Joseph, longed for for ages, receives special treatment from his parents, earning his brothers’ ire. They toil as shepherds; he studies with a scribe. Their days are long and hard; he enjoys frequent respite with the women, among whom he learns about Yah, their god. His brothers are laborers, and he a dreamer. His report of a dream in which his brothers bow to him seals his fate. Sold into Egypt to spare his life, he becomes “honored as a dreamer instead of ridiculed as one,” leading to his eventual rescue of the very siblings who once scorned him.

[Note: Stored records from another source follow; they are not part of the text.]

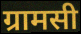
ग्रामसी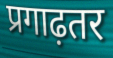
प्रगाढ़तर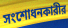
সংশোধনকারীর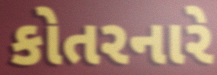
કોતરનારે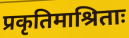
प्रकृतिमाश्रिताः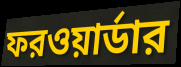
ফরওয়ার্ডারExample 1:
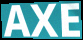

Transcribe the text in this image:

AXE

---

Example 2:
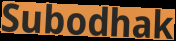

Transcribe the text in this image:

Subodhak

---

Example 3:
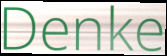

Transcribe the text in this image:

Denke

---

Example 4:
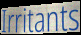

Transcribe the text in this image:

Irritants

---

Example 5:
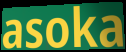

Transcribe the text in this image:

asoka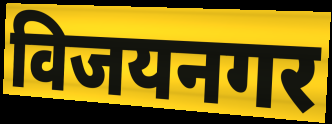
विजयनगर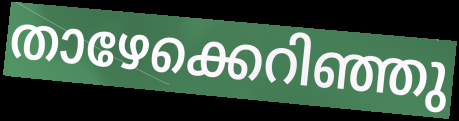
താഴേക്കെറിഞ്ഞുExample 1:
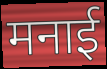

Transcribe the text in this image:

मनाई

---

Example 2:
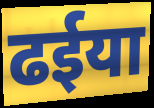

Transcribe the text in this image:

ढईया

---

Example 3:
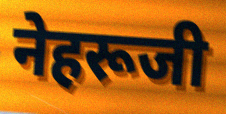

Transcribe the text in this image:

नेहरूजी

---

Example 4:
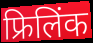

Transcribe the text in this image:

फ्रिलिंक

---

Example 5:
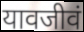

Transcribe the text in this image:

यावजीवंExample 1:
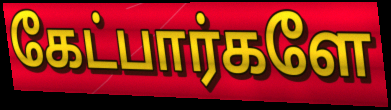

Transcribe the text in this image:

கேட்பார்களே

This novel finds new avenues for wonder in the biblical tale. Joseph’s tenderness centers it, and his relationships with women give it particular depth. He cares for Deenah through the ordeal of her slaughtered husband; he accepts his Egyptian wife’s fury when he circumcises their sons, and he doesn’t interfere when she seeks comfort with her maidservant.
God is a somewhat removed presence in this retelling, wherein Jacob’s nighttime wrestling is a more earthbound affair. But the text also extends radical awe to features like the coat of many colors:
From bottom to top, I had transformed into light of every color that blended together with everything. I was all of it, and all of it was me. We were one. The same. Bright and beautiful, dark and beautiful, everywhere and all.
Joseph’s extraordinary empathy and penchant for kindness see the story through to its redemptive end.
A tale of fraternal resentment and the workings of fate, Seventeen Spoons is a powerful novel about Joseph’s entrance into Egypt.